Exercise description:
Please find every line in the entries below that contains the string "Cases", and copy it.

---------- Data extract

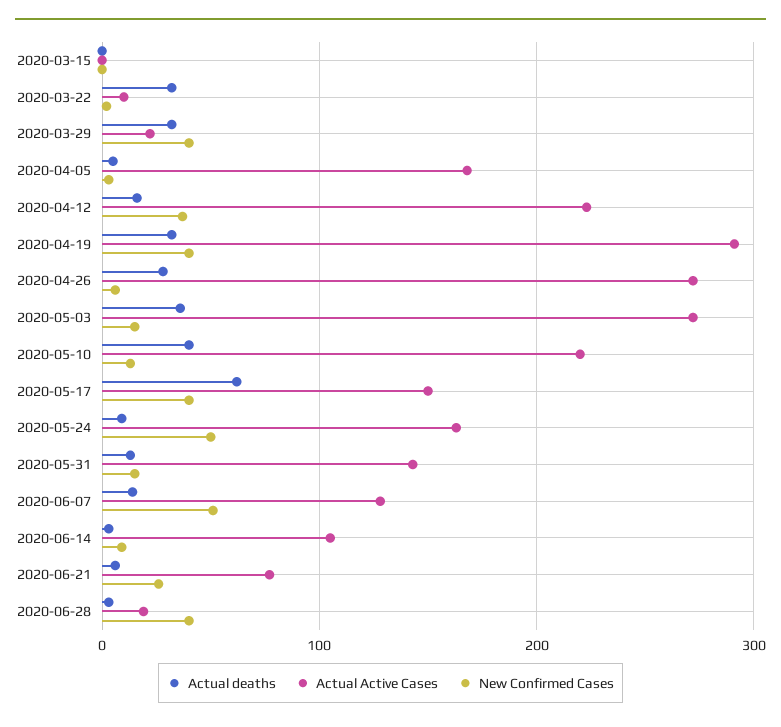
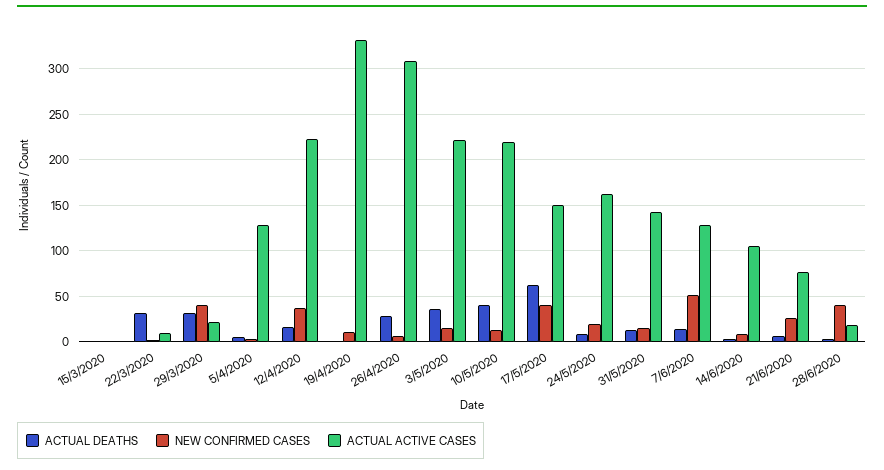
  {
    "Actual deaths": {
      "2020-03-15": 0,
      "2020-03-22": 30,
      "2020-03-29": 30,
      "2020-04-05": 10,
      "2020-04-12": 20,
-     "2020-04-19": 30,
+     "2020-04-19": 0,
      "2020-04-26": 30,
      "2020-05-03": 40,
      "2020-05-10": 40,
      "2020-05-17": 60,
      "2020-05-24": 10,
      "2020-05-31": 10,
      "2020-06-07": 10,
      "2020-06-14": 0,
      "2020-06-21": 10,
      "2020-06-28": 0
    },
    "Actual Active Cases": {
      "2020-03-15": 0,
      "2020-03-22": 10,
      "2020-03-29": 20,
-     "2020-04-05": 170,
+     "2020-04-05": 130,
      "2020-04-12": 220,
-     "2020-04-19": 290,
+     "2020-04-19": 330,
-     "2020-04-26": 270,
+     "2020-04-26": 310,
-     "2020-05-03": 270,
+     "2020-05-03": 220,
      "2020-05-10": 220,
      "2020-05-17": 150,
      "2020-05-24": 160,
      "2020-05-31": 140,
      "2020-06-07": 130,
      "2020-06-14": 110,
      "2020-06-21": 80,
      "2020-06-28": 20
    },
    "New Confirmed Cases": {
      "2020-03-15": 0,
      "2020-03-22": 0,
      "2020-03-29": 40,
      "2020-04-05": 0,
      "2020-04-12": 40,
-     "2020-04-19": 40,
+     "2020-04-19": 10,
      "2020-04-26": 10,
      "2020-05-03": 20,
      "2020-05-10": 10,
      "2020-05-17": 40,
-     "2020-05-24": 50,
+     "2020-05-24": 20,
      "2020-05-31": 20,
      "2020-06-07": 50,
      "2020-06-14": 10,
      "2020-06-21": 30,
      "2020-06-28": 40
    }
  }

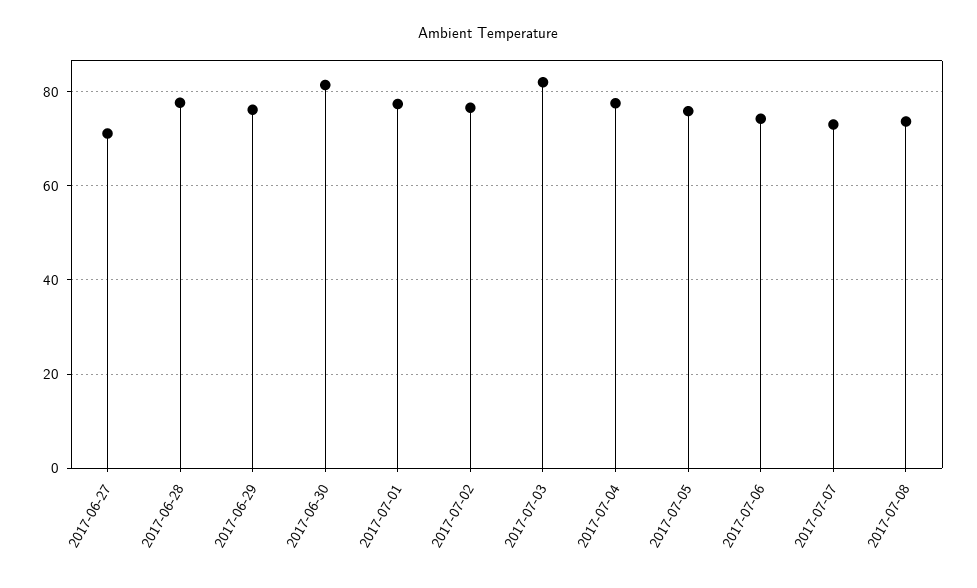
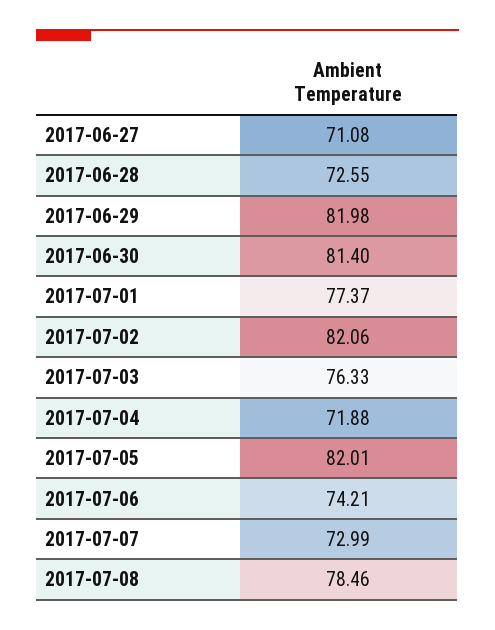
  {
    "2017-06-27": 71.08,
-   "2017-06-28": 78,
+   "2017-06-28": 72.55,
-   "2017-06-29": 76,
+   "2017-06-29": 81.98,
    "2017-06-30": 81.4,
    "2017-07-01": 77.37,
-   "2017-07-02": 76,
+   "2017-07-02": 82.06,
-   "2017-07-03": 82,
+   "2017-07-03": 76.33,
-   "2017-07-04": 78,
+   "2017-07-04": 71.88,
-   "2017-07-05": 76,
+   "2017-07-05": 82.01,
    "2017-07-06": 74.21,
    "2017-07-07": 72.99,
-   "2017-07-08": 74
+   "2017-07-08": 78.46
  }

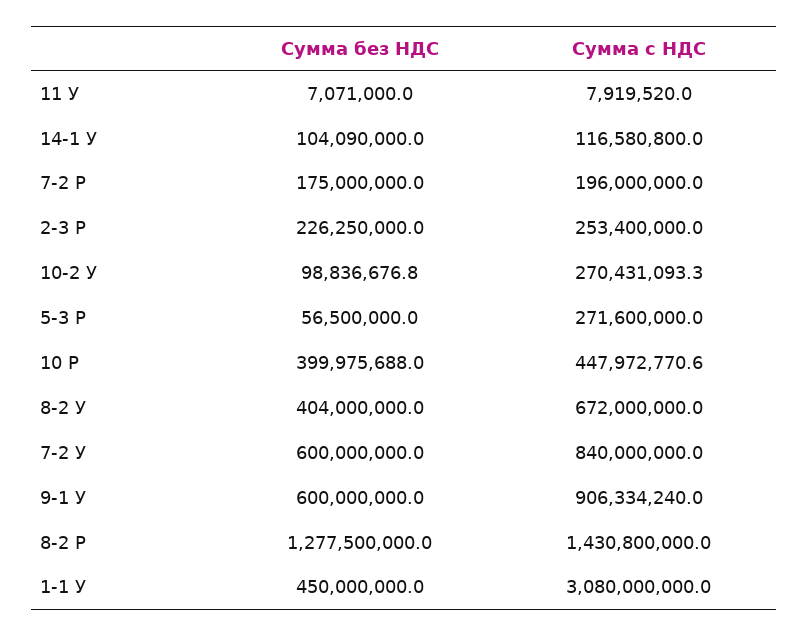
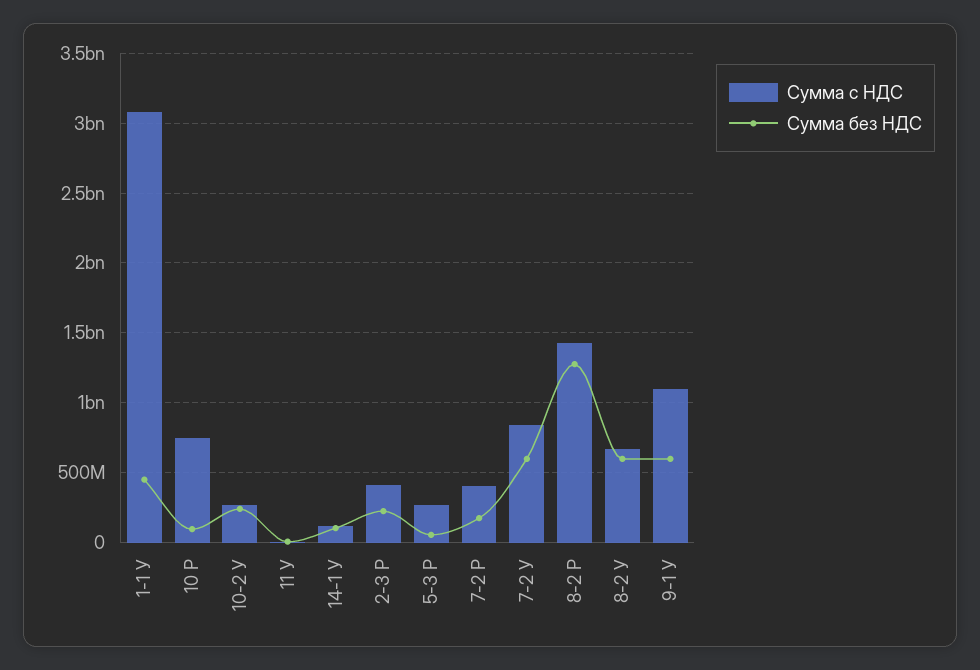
  {
    "Сумма без НДС": {
      "11 У": 7071000,
      "14-1 У": 104090000,
      "7-2 Р": 175000000,
      "2-3 Р": 226250000,
-     "10-2 У": 98836676.8,
+     "10-2 У": 250000000,
      "5-3 Р": 56500000,
-     "10 Р": 399975688,
+     "10 Р": 100000000,
-     "8-2 У": 404000000,
+     "8-2 У": 600000000,
      "7-2 У": 600000000,
      "9-1 У": 600000000,
      "8-2 Р": 1277500000,
      "1-1 У": 450000000
    },
    "Сумма с НДС": {
      "11 У": 7919520,
      "14-1 У": 116580800,
-     "7-2 Р": 196000000,
+     "7-2 Р": 400000000,
-     "2-3 Р": 253400000,
+     "2-3 Р": 400000000,
      "10-2 У": 270431093.3,
      "5-3 Р": 271600000,
-     "10 Р": 447972770.6,
+     "10 Р": 750000000,
      "8-2 У": 672000000,
      "7-2 У": 840000000,
-     "9-1 У": 906334240,
+     "9-1 У": 1100000000,
      "8-2 Р": 1430800000,
      "1-1 У": 3080000000
    }
  }

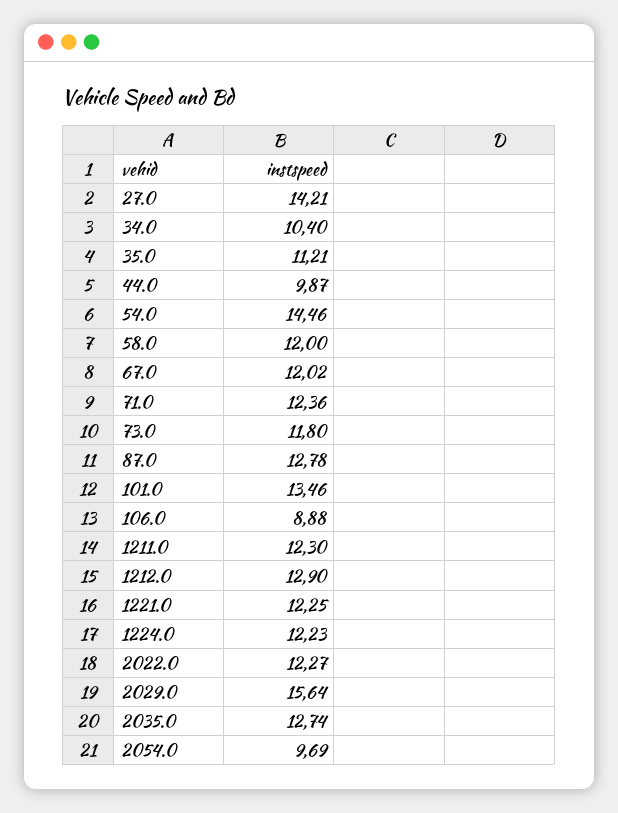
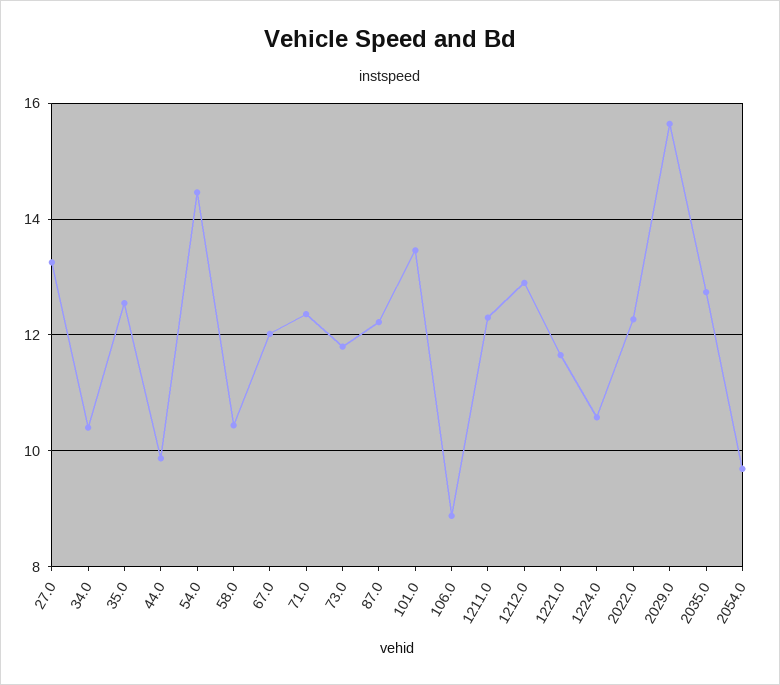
  {
-   "27.0": 14.21,
+   "27.0": 13.2,
    "34.0": 10.4,
-   "35.0": 11.21,
+   "35.0": 12.6,
    "44.0": 9.87,
    "54.0": 14.46,
-   "58.0": 12,
+   "58.0": 10.4,
    "67.0": 12.02,
    "71.0": 12.36,
    "73.0": 11.8,
-   "87.0": 12.78,
+   "87.0": 12.2,
    "101.0": 13.46,
    "106.0": 8.88,
    "1211.0": 12.3,
    "1212.0": 12.9,
-   "1221.0": 12.25,
+   "1221.0": 11.6,
-   "1224.0": 12.23,
+   "1224.0": 10.6,
    "2022.0": 12.27,
    "2029.0": 15.64,
    "2035.0": 12.74,
    "2054.0": 9.69
  }

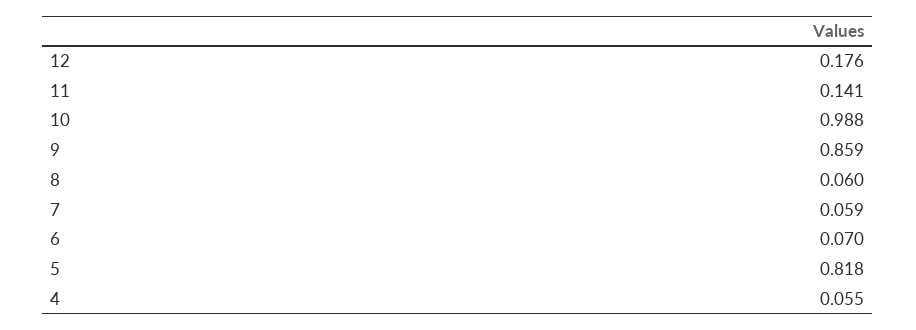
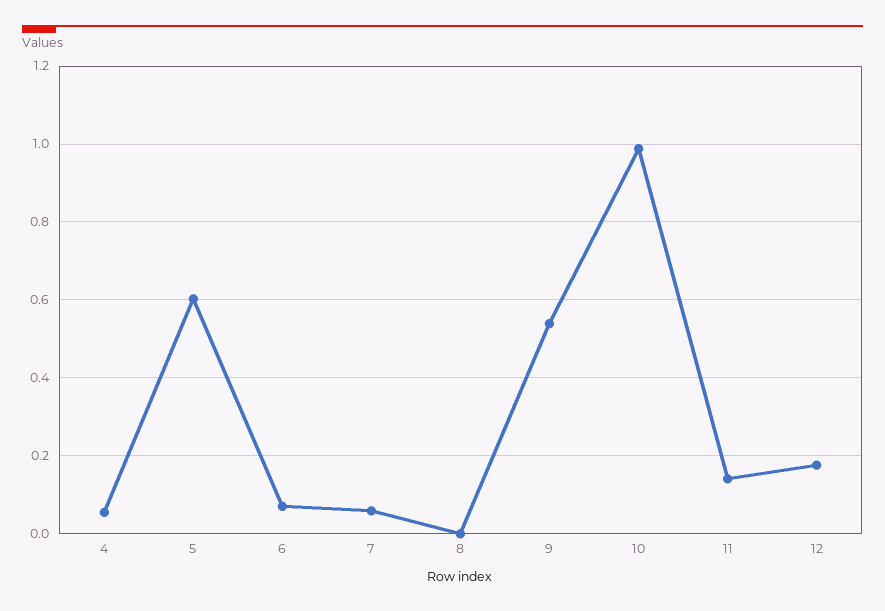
  {
    "12": 0.176,
    "11": 0.141,
    "10": 0.988,
-   "9": 0.859,
+   "9": 0.54,
-   "8": 0.06,
+   "8": 0,
    "7": 0.059,
    "6": 0.07,
-   "5": 0.818,
+   "5": 0.6,
    "4": 0.055
  }

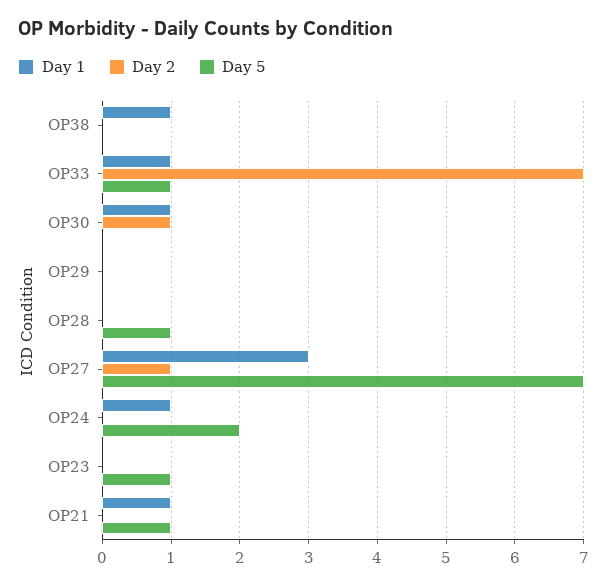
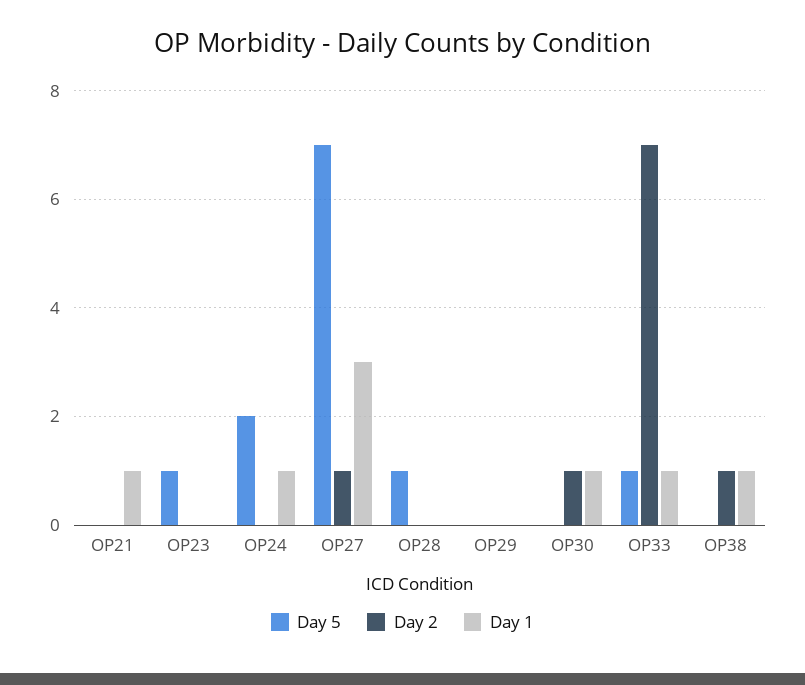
  {
    "Day 1": {
      "OP38": 1,
      "OP33": 1,
      "OP30": 1,
      "OP29": 0,
      "OP28": 0,
      "OP27": 3,
      "OP24": 1,
      "OP23": 0,
      "OP21": 1
    },
    "Day 2": {
-     "OP38": 0,
+     "OP38": 1,
      "OP33": 7,
      "OP30": 1,
      "OP29": 0,
      "OP28": 0,
      "OP27": 1,
      "OP24": 0,
      "OP23": 0,
      "OP21": 0
    },
    "Day 5": {
      "OP38": 0,
      "OP33": 1,
      "OP30": 0,
      "OP29": 0,
      "OP28": 1,
      "OP27": 7,
      "OP24": 2,
      "OP23": 1,
-     "OP21": 1
+     "OP21": 0
    }
  }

--------------------

Answer for the task:
    "Actual Active Cases": {
    "New Confirmed Cases": {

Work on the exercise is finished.